* Objective
Reproduce all the data below, substituting "collected by" for every occurrence of "collectors" and leaving everything else unchanged.
_ _ _ _ _
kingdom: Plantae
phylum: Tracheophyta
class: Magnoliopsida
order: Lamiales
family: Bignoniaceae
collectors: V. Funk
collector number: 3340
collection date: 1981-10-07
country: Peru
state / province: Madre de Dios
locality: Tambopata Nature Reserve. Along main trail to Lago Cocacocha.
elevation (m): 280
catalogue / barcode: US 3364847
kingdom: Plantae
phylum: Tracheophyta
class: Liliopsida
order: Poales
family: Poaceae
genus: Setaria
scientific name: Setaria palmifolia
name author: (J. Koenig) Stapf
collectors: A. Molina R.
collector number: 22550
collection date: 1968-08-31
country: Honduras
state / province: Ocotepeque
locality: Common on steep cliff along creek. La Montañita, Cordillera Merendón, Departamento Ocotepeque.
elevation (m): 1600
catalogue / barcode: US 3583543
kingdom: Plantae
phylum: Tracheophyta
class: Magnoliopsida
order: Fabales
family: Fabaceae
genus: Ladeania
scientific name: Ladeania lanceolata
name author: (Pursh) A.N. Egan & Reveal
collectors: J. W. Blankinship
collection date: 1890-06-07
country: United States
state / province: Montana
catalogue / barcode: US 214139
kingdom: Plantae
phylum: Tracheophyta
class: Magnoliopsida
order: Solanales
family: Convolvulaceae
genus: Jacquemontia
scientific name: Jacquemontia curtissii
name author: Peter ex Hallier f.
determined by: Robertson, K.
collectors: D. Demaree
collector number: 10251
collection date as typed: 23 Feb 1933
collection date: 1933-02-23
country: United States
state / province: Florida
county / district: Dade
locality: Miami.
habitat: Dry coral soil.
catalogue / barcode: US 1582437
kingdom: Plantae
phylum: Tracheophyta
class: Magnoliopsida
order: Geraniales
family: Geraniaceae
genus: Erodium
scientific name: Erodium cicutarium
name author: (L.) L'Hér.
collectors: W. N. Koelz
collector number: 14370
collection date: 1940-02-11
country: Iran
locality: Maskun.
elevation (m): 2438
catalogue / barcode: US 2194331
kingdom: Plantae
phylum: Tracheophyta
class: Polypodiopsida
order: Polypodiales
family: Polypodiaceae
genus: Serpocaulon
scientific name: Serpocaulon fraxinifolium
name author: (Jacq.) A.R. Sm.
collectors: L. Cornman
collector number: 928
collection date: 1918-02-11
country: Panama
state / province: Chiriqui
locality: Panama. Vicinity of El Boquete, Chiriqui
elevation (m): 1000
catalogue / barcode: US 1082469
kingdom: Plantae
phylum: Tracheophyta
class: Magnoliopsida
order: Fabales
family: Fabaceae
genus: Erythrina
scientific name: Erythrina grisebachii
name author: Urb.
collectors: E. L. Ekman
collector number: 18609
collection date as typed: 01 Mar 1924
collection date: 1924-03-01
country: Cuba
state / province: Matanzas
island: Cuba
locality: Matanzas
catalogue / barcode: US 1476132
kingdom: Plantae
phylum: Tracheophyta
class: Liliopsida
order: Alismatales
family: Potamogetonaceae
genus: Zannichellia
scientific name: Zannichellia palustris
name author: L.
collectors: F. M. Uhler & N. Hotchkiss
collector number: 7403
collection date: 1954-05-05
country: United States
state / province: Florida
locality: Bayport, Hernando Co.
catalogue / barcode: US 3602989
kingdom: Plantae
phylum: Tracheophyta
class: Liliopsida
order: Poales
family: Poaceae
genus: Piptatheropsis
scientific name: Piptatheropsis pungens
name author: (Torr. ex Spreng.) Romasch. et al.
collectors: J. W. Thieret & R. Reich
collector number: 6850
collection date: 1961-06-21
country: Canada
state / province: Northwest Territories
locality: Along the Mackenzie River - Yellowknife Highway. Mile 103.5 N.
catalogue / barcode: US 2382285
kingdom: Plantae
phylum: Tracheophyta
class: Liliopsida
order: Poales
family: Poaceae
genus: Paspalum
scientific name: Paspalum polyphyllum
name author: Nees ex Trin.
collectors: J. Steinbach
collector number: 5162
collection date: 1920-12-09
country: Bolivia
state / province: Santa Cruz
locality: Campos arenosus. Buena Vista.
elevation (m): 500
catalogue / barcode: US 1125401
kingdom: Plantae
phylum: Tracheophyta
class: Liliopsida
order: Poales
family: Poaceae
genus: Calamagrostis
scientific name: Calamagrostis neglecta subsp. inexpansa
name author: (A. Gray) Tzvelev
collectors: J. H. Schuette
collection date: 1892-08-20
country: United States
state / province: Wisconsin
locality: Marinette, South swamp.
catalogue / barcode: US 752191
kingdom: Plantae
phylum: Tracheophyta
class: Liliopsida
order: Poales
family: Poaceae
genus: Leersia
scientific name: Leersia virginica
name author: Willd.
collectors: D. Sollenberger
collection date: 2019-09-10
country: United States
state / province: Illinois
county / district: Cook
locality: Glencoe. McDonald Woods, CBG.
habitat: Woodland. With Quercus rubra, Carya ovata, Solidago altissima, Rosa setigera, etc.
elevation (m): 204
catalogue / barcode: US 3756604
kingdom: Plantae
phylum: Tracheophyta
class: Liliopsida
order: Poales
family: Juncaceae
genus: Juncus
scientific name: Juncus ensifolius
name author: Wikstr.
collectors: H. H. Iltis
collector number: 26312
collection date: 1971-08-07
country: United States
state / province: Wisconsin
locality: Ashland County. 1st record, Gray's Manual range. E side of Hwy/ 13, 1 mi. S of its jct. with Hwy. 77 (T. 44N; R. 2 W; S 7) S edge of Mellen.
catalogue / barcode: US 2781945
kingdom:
_ _ _ _ _
* The output
kingdom: Plantae
phylum: Tracheophyta
class: Magnoliopsida
order: Lamiales
family: Bignoniaceae
collected by: V. Funk
collector number: 3340
collection date: 1981-10-07
country: Peru
state / province: Madre de Dios
locality: Tambopata Nature Reserve. Along main trail to Lago Cocacocha.
elevation (m): 280
catalogue / barcode: US 3364847
kingdom: Plantae
phylum: Tracheophyta
class: Liliopsida
order: Poales
family: Poaceae
genus: Setaria
scientific name: Setaria palmifolia
name author: (J. Koenig) Stapf
collected by: A. Molina R.
collector number: 22550
collection date: 1968-08-31
country: Honduras
state / province: Ocotepeque
locality: Common on steep cliff along creek. La Montañita, Cordillera Merendón, Departamento Ocotepeque.
elevation (m): 1600
catalogue / barcode: US 3583543
kingdom: Plantae
phylum: Tracheophyta
class: Magnoliopsida
order: Fabales
family: Fabaceae
genus: Ladeania
scientific name: Ladeania lanceolata
name author: (Pursh) A.N. Egan & Reveal
collected by: J. W. Blankinship
collection date: 1890-06-07
country: United States
state / province: Montana
catalogue / barcode: US 214139
kingdom: Plantae
phylum: Tracheophyta
class: Magnoliopsida
order: Solanales
family: Convolvulaceae
genus: Jacquemontia
scientific name: Jacquemontia curtissii
name author: Peter ex Hallier f.
determined by: Robertson, K.
collected by: D. Demaree
collector number: 10251
collection date as typed: 23 Feb 1933
collection date: 1933-02-23
country: United States
state / province: Florida
county / district: Dade
locality: Miami.
habitat: Dry coral soil.
catalogue / barcode: US 1582437
kingdom: Plantae
phylum: Tracheophyta
class: Magnoliopsida
order: Geraniales
family: Geraniaceae
genus: Erodium
scientific name: Erodium cicutarium
name author: (L.) L'Hér.
collected by: W. N. Koelz
collector number: 14370
collection date: 1940-02-11
country: Iran
locality: Maskun.
elevation (m): 2438
catalogue / barcode: US 2194331
kingdom: Plantae
phylum: Tracheophyta
class: Polypodiopsida
order: Polypodiales
family: Polypodiaceae
genus: Serpocaulon
scientific name: Serpocaulon fraxinifolium
name author: (Jacq.) A.R. Sm.
collected by: L. Cornman
collector number: 928
collection date: 1918-02-11
country: Panama
state / province: Chiriqui
locality: Panama. Vicinity of El Boquete, Chiriqui
elevation (m): 1000
catalogue / barcode: US 1082469
kingdom: Plantae
phylum: Tracheophyta
class: Magnoliopsida
order: Fabales
family: Fabaceae
genus: Erythrina
scientific name: Erythrina grisebachii
name author: Urb.
collected by: E. L. Ekman
collector number: 18609
collection date as typed: 01 Mar 1924
collection date: 1924-03-01
country: Cuba
state / province: Matanzas
island: Cuba
locality: Matanzas
catalogue / barcode: US 1476132
kingdom: Plantae
phylum: Tracheophyta
class: Liliopsida
order: Alismatales
family: Potamogetonaceae
genus: Zannichellia
scientific name: Zannichellia palustris
name author: L.
collected by: F. M. Uhler & N. Hotchkiss
collector number: 7403
collection date: 1954-05-05
country: United States
state / province: Florida
locality: Bayport, Hernando Co.
catalogue / barcode: US 3602989
kingdom: Plantae
phylum: Tracheophyta
class: Liliopsida
order: Poales
family: Poaceae
genus: Piptatheropsis
scientific name: Piptatheropsis pungens
name author: (Torr. ex Spreng.) Romasch. et al.
collected by: J. W. Thieret & R. Reich
collector number: 6850
collection date: 1961-06-21
country: Canada
state / province: Northwest Territories
locality: Along the Mackenzie River - Yellowknife Highway. Mile 103.5 N.
catalogue / barcode: US 2382285
kingdom: Plantae
phylum: Tracheophyta
class: Liliopsida
order: Poales
family: Poaceae
genus: Paspalum
scientific name: Paspalum polyphyllum
name author: Nees ex Trin.
collected by: J. Steinbach
collector number: 5162
collection date: 1920-12-09
country: Bolivia
state / province: Santa Cruz
locality: Campos arenosus. Buena Vista.
elevation (m): 500
catalogue / barcode: US 1125401
kingdom: Plantae
phylum: Tracheophyta
class: Liliopsida
order: Poales
family: Poaceae
genus: Calamagrostis
scientific name: Calamagrostis neglecta subsp. inexpansa
name author: (A. Gray) Tzvelev
collected by: J. H. Schuette
collection date: 1892-08-20
country: United States
state / province: Wisconsin
locality: Marinette, South swamp.
catalogue / barcode: US 752191
kingdom: Plantae
phylum: Tracheophyta
class: Liliopsida
order: Poales
family: Poaceae
genus: Leersia
scientific name: Leersia virginica
name author: Willd.
collected by: D. Sollenberger
collection date: 2019-09-10
country: United States
state / province: Illinois
county / district: Cook
locality: Glencoe. McDonald Woods, CBG.
habitat: Woodland. With Quercus rubra, Carya ovata, Solidago altissima, Rosa setigera, etc.
elevation (m): 204
catalogue / barcode: US 3756604
kingdom: Plantae
phylum: Tracheophyta
class: Liliopsida
order: Poales
family: Juncaceae
genus: Juncus
scientific name: Juncus ensifolius
name author: Wikstr.
collected by: H. H. Iltis
collector number: 26312
collection date: 1971-08-07
country: United States
state / province: Wisconsin
locality: Ashland County. 1st record, Gray's Manual range. E side of Hwy/ 13, 1 mi. S of its jct. with Hwy. 77 (T. 44N; R. 2 W; S 7) S edge of Mellen.
catalogue / barcode: US 2781945
kingdom:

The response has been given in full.